[ABOUT THIS TASK] The expected answer is the full listing, repeated exactly and free of images.

++++++

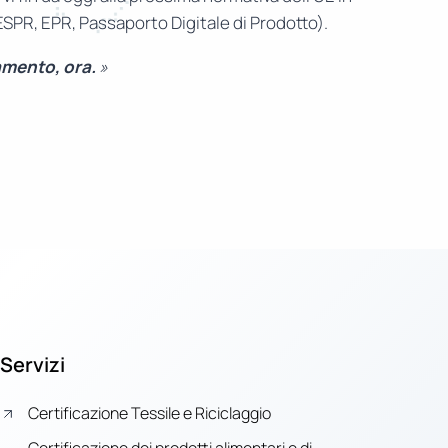
(ESPR, EPR, Passaporto Digitale di Prodotto).
amento, ora.
»
Servizi
Certificazione Tessile e Riciclaggio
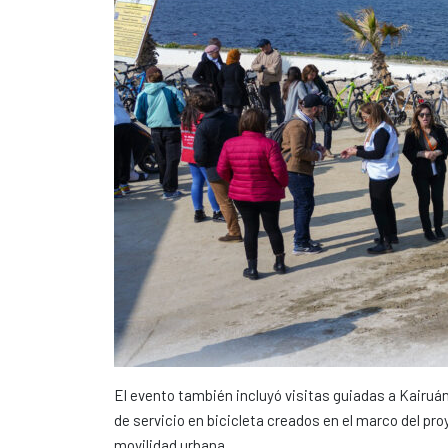
El evento también incluyó visitas guiadas a Kairuán
de servicio en bicicleta creados en el marco del pr
movilidad urbana.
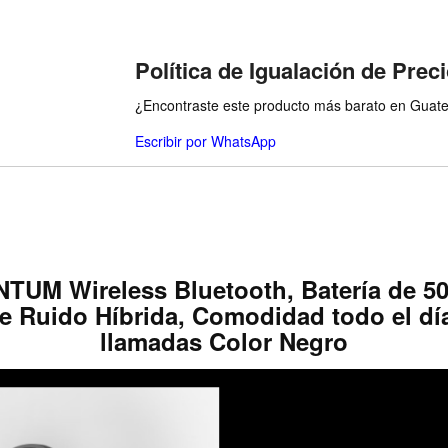
Política de Igualación de Prec
¿Encontraste este producto más barato en Guatem
Escribir por WhatsApp
UM Wireless Bluetooth, Batería de 50 
e Ruido Híbrida, Comodidad todo el día
llamadas Color Negro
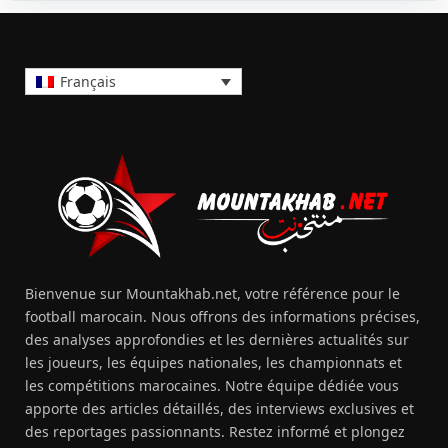
Français
Bienvenue sur Mountakhab.net, votre référence pour le
football marocain. Nous offrons des informations précises,
des analyses approfondies et les dernières actualités sur
les joueurs, les équipes nationales, les championnats et
les compétitions marocaines. Notre équipe dédiée vous
apporte des articles détaillés, des interviews exclusives et
des reportages passionnants. Restez informé et plongez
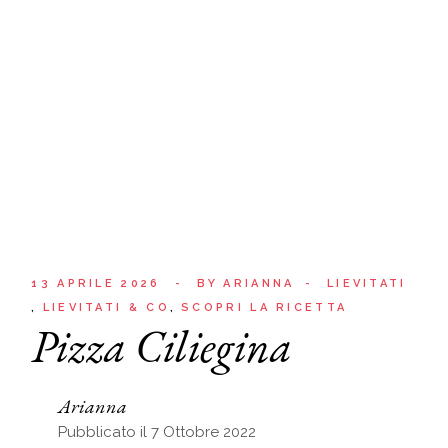
13 APRILE 2026
BY
ARIANNA
LIEVITATI
LIEVITATI & CO
SCOPRI LA RICETTA
Pizza Ciliegina
Arianna
Pubblicato il 7 Ottobre 2022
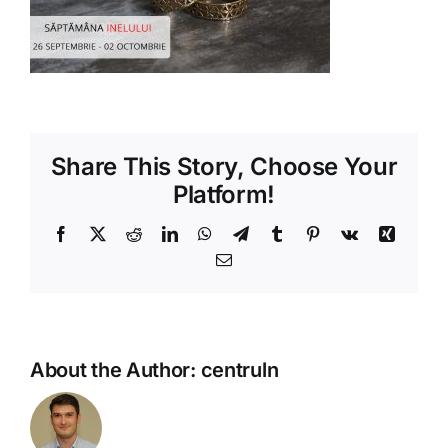
Shop
Tratamente naturale
Iubim fructele
Share This Story, Choose Your
Platform!
Facebook
X
Reddit
LinkedIn
WhatsApp
Telegram
Tumblr
Pinterest
Vk
Xing
Email
About the Author:
centruln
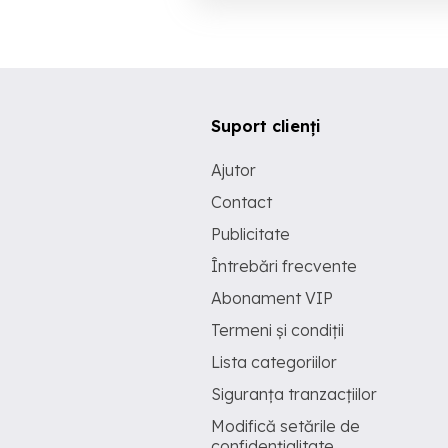
Suport clienți
Ajutor
Contact
Publicitate
Întrebări frecvente
Abonament VIP
Termeni și condiții
Lista categoriilor
Siguranța tranzacțiilor
Modifică setările de
confidențialitate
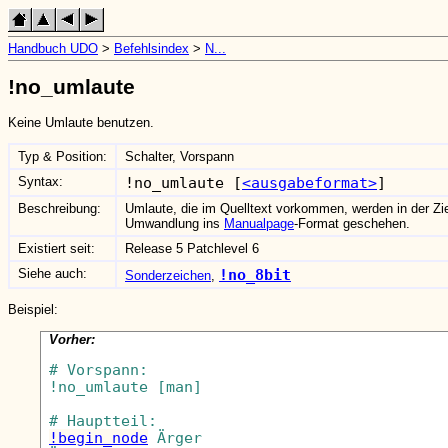
Handbuch UDO
>
Befehlsindex
>
N...
!no_umlaute
Keine Umlaute benutzen.
Typ & Position:
Schalter, Vorspann
Syntax:
!no_umlaute [
<ausgabeformat>
]
Beschreibung:
Umlaute, die im Quelltext vorkommen, werden in der Zie
Umwandlung ins
Manualpage
-Format geschehen.
Existiert seit:
Release 5 Patchlevel 6
Siehe auch:
!no_8bit
Sonderzeichen
,
Beispiel:
Vorher:
# Vorspann:

!no_umlaute [man]

!begin_node
 Ärger
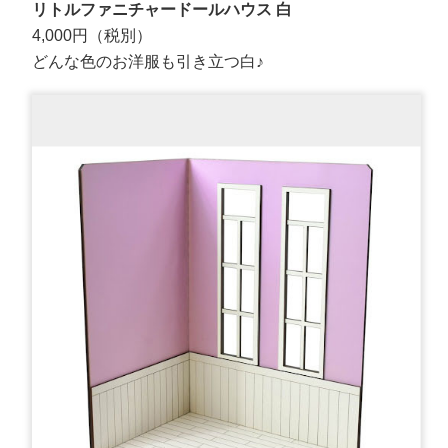
リトルファニチャードールハウス 白
4,000円（税別）
どんな色のお洋服も引き立つ白♪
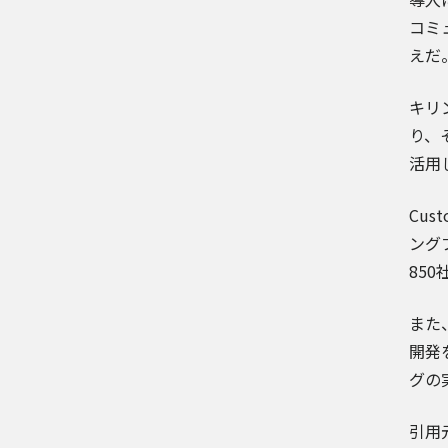
コミ
えだ
キリ
り、
活用
Cu
ング
85
また
開発
グの
引用元記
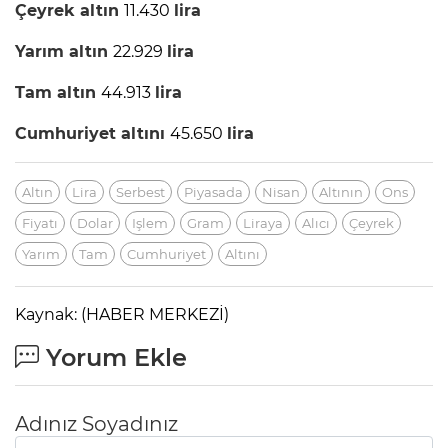
Çeyrek
altın
11.430
lira
Yarım
altın
22.929
lira
Tam
altın
44.913
lira
Cumhuriyet
altını
45.650
lira
Altın
Lira
Serbest
Piyasada
Nisan
Altının
Ons
Fiyatı
Dolar
Işlem
Gram
Liraya
Alıcı
Çeyrek
Yarım
Tam
Cumhuriyet
Altını
Kaynak: (HABER MERKEZİ)
Yorum Ekle
Adınız Soyadınız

++++++

[RESPONSE TO THIS TASK]
(ESPR, EPR, Passaporto Digitale di Prodotto).
amento, ora.
»
Servizi
Certificazione Tessile e Riciclaggio
El evento también incluyó visitas guiadas a Kairuán
de servicio en bicicleta creados en el marco del pr
movilidad urbana.
Política de Igualación de Prec
¿Encontraste este producto más barato en Guatem
Escribir por WhatsApp
UM Wireless Bluetooth, Batería de 50 
e Ruido Híbrida, Comodidad todo el día
llamadas Color Negro
Français
Bienvenue sur Mountakhab.net, votre référence pour le
football marocain. Nous offrons des informations précises,
des analyses approfondies et les dernières actualités sur
les joueurs, les équipes nationales, les championnats et
les compétitions marocaines. Notre équipe dédiée vous
apporte des articles détaillés, des interviews exclusives et
des reportages passionnants. Restez informé et plongez
13 APRILE 2026
BY
ARIANNA
LIEVITATI
LIEVITATI & CO
SCOPRI LA RICETTA
Pizza Ciliegina
Arianna
Pubblicato il 7 Ottobre 2022
Shop
Tratamente naturale
Iubim fructele
Share This Story, Choose Your
Platform!
Facebook
X
Reddit
LinkedIn
WhatsApp
Telegram
Tumblr
Pinterest
Vk
Xing
Email
About the Author:
centruln
Suport clienți
Ajutor
Contact
Publicitate
Întrebări frecvente
Abonament VIP
Termeni și condiții
Lista categoriilor
Siguranța tranzacțiilor
Modifică setările de
confidențialitate
Handbuch UDO
>
Befehlsindex
>
N...
!no_umlaute
Keine Umlaute benutzen.
Typ & Position:
Schalter, Vorspann
Syntax:
!no_umlaute [
<ausgabeformat>
]
Beschreibung:
Umlaute, die im Quelltext vorkommen, werden in der Zie
Umwandlung ins
Manualpage
-Format geschehen.
Existiert seit:
Release 5 Patchlevel 6
Siehe auch:
!no_8bit
Sonderzeichen
,
Beispiel:
Vorher:
# Vorspann:

!no_umlaute [man]

!begin_node
 Ärger
リトルファニチャードールハウス 白
4,000円（税別）
どんな色のお洋服も引き立つ白♪
コミ
えだ
キリ
り、
活用
Cu
ング
85
また
開発
グの
引用元記
Çeyrek
altın
11.430
lira
Yarım
altın
22.929
lira
Tam
altın
44.913
lira
Cumhuriyet
altını
45.650
lira
Altın
Lira
Serbest
Piyasada
Nisan
Altının
Ons
Fiyatı
Dolar
Işlem
Gram
Liraya
Alıcı
Çeyrek
Yarım
Tam
Cumhuriyet
Altını
Kaynak: (HABER MERKEZİ)
Yorum Ekle
Adınız Soyadınız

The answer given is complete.